[DATASET RECORDS]

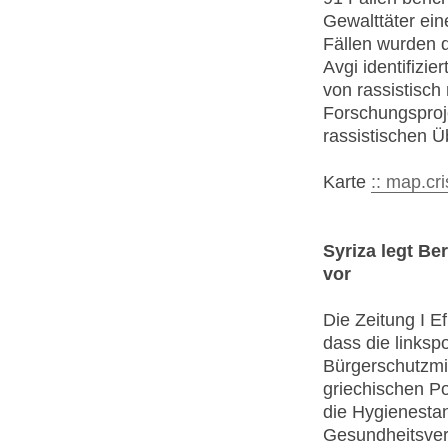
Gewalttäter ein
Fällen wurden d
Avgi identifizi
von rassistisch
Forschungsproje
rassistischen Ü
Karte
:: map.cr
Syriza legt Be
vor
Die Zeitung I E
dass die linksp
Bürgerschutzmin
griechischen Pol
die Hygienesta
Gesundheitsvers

[/DATASET RECORDS]
[DATASET RECORDS]

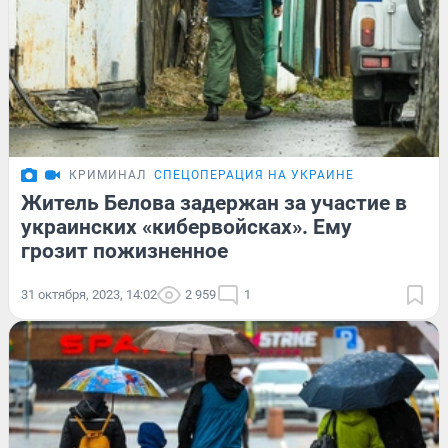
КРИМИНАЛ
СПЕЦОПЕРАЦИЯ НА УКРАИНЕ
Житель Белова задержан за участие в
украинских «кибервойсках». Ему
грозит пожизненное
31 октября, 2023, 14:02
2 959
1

[/DATASET RECORDS]
[DATASET RECORDS]

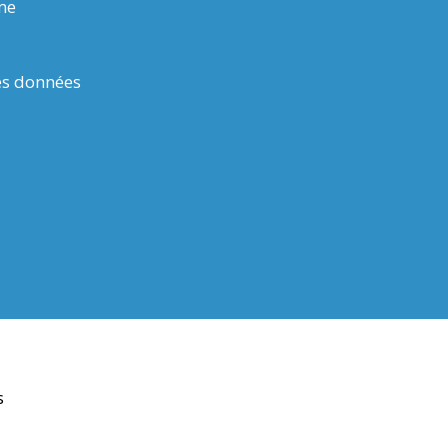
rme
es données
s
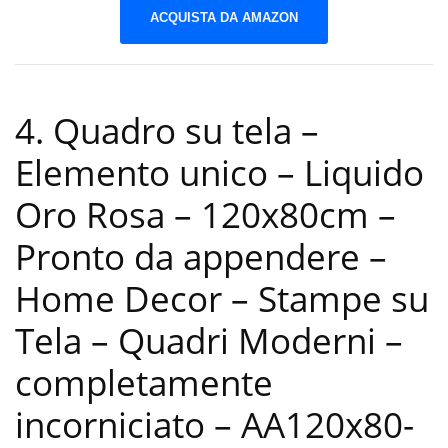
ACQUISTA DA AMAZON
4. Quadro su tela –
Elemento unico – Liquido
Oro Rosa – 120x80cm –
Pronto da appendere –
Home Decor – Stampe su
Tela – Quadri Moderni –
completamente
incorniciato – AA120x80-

[/DATASET RECORDS]

TASK - Once you find the line with "griechischen Pol" in the entries above, output it and each line after it up to and including the line with "Gesundheitsvers", and nothing else.

EXERCISE OUTPUT -
griechischen Pol
die Hygienesta
Gesundheitsvers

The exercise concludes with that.